Heung-min Son : Tottenham, Corée du Sud, 65 sél.

Handicapé par une blessure au bras, Heung-min Son a manqué une partie de la préparation estivale. Son rendement s’en est senti au début de la saison. Mais le Coréen a ensuite retrouvé l’intégralité de ses moyens physiques. Il est (re)devenu un atout offensif de poids pour son manager. Utilisé principalement sur le côté gauche de l’attaque des Spurs, Heung-min Son a tendance à repiquer dans l’axe pour éliminer ou frapper de loin comme contre West Ham (1-1). Ses 12 buts le classent en seconde position dans la hiérarchie des buteurs du club du Nord de Londres.

Avec sa sélection, Heung-min Son est aligné en pointe d’une attaque à deux têtes. International depuis 2010, l’attaquant polyvalent va disputer sa deuxième coupe du monde après l’édition brésilienne. Le sélectionneur sud coréen va utiliser l’une des principales qualités de son joueur : la vitesse pour désorienter les adversaires.

Jan Vertonghen : Tottenham, Belgique, 100 sél.

Pour sa cinquième saison sous les maillots des Lillywhites, le central belge a été l’un des maillons forts du secteur défensif des Spurs. Accompagné par son compatriote Alderweireld et/ou du colombien Sánchez dans une défense à 3 ou 4 éléments. Vertonghen a rendu des copies propres. Impérial dans ses interventions, élégant et précieux dans les relances. Impressionnant dans le jeu aérien, il a aussi rassuré son équipe par sa sérénité, son gabarit et sa régularité. A la tête d’une des meilleures défenses du Royaume (36 buts concédés), Jan et ses coéquipiers ont souvent imposé un défi physique à leurs opposants.

Membre de la sélection depuis plus d’une décennie, Vertonghen vient de fêter sa centième cape contre le Portugal. Coïncidence, il avait commencé son aventure avec l’équipe A face au même adversaire. Il compose l’axe central avec son coéquipier en club (Toby Alderweireld) et avec le Cityzen Vincent Kompany. La défense belge pourra s’appuyer sur un potentiel athlétique important. Et avec la présence dans les but de Thibaut Courtois, les attaquants devront être sacrément adroits pour tromper leur vigilance.
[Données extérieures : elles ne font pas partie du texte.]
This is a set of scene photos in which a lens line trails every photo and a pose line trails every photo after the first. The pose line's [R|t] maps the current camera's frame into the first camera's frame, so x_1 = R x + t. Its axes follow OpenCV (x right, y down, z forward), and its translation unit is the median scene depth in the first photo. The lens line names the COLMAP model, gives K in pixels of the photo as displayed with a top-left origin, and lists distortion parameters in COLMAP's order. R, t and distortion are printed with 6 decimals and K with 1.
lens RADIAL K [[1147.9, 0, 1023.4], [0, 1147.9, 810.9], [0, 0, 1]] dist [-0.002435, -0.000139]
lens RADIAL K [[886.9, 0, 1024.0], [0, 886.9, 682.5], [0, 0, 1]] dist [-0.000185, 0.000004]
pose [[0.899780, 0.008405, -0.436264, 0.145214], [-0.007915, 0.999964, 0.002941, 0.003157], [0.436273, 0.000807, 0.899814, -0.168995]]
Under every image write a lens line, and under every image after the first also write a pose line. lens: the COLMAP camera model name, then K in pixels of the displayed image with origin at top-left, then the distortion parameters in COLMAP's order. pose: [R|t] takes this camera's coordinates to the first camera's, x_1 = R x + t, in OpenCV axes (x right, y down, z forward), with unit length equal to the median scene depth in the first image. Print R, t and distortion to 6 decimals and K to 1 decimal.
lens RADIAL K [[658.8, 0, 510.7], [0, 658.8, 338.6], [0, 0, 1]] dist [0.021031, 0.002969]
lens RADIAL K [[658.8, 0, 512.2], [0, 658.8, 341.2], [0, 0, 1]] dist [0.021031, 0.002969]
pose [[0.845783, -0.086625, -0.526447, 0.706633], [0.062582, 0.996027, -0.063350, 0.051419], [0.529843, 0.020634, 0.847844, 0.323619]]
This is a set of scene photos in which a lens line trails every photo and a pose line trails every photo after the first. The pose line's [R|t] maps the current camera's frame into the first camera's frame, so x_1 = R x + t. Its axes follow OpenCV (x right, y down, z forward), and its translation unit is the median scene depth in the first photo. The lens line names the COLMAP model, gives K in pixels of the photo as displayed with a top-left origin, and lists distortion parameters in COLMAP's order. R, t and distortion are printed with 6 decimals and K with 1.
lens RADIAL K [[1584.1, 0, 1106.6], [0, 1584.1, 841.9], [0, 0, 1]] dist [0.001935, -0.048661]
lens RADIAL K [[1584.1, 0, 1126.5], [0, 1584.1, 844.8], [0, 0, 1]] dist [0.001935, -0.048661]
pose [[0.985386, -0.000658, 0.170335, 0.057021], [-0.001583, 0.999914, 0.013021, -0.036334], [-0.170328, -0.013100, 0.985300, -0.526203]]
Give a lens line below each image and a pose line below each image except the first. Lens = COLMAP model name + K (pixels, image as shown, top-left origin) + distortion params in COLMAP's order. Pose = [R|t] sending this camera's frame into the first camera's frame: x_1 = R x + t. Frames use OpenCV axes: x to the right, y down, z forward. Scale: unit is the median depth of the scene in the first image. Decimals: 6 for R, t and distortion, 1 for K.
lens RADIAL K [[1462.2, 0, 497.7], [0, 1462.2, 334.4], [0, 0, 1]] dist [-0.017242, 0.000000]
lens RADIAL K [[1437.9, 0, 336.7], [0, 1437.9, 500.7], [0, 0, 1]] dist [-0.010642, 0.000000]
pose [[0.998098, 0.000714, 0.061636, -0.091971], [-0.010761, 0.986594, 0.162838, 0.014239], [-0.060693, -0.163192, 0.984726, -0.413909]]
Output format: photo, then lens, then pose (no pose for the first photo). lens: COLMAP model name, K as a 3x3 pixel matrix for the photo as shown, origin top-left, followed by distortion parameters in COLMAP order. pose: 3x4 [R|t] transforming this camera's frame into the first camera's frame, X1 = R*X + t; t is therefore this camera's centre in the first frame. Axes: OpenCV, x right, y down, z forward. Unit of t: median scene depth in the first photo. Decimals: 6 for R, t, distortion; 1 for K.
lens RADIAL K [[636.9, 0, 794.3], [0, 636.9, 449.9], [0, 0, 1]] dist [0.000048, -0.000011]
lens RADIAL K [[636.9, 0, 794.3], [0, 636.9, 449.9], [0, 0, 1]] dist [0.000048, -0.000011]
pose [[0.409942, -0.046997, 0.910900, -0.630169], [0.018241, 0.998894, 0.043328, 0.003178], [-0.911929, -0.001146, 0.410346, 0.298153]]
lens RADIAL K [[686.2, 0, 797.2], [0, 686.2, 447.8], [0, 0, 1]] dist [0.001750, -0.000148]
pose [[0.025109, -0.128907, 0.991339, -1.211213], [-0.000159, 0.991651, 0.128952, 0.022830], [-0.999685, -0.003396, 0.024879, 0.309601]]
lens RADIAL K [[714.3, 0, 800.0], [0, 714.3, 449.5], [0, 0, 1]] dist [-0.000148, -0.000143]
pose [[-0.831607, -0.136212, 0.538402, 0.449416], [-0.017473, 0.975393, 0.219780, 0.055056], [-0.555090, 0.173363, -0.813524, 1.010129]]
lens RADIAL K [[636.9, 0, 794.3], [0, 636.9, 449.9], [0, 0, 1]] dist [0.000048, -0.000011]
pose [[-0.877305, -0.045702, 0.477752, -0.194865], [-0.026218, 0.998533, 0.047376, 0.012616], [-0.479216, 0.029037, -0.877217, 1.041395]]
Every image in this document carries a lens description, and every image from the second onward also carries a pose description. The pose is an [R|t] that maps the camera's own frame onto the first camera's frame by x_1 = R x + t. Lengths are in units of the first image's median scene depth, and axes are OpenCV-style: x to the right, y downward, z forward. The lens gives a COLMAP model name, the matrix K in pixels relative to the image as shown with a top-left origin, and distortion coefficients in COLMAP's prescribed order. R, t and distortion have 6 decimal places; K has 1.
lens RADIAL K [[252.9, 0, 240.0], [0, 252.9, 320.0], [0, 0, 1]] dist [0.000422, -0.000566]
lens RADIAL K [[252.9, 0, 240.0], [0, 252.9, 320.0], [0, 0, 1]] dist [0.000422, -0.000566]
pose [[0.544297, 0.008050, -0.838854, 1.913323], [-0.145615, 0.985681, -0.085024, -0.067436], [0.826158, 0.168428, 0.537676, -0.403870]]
Voici donc notre liste des meilleurs joueurs étrangers de Premier League pour cette édition 2017/18. Vous les retrouverez en Russie à partir du 14/06 et peut-être pour les plus chanceux jusqu’au 15/07. Pour les autres, à condition de rester au Royaume-Uni, vous les verrez en action à partir du 11/08 prochain. Toute la rédaction de ZoneMixte vous souhaite une excellente Coupe du Monde.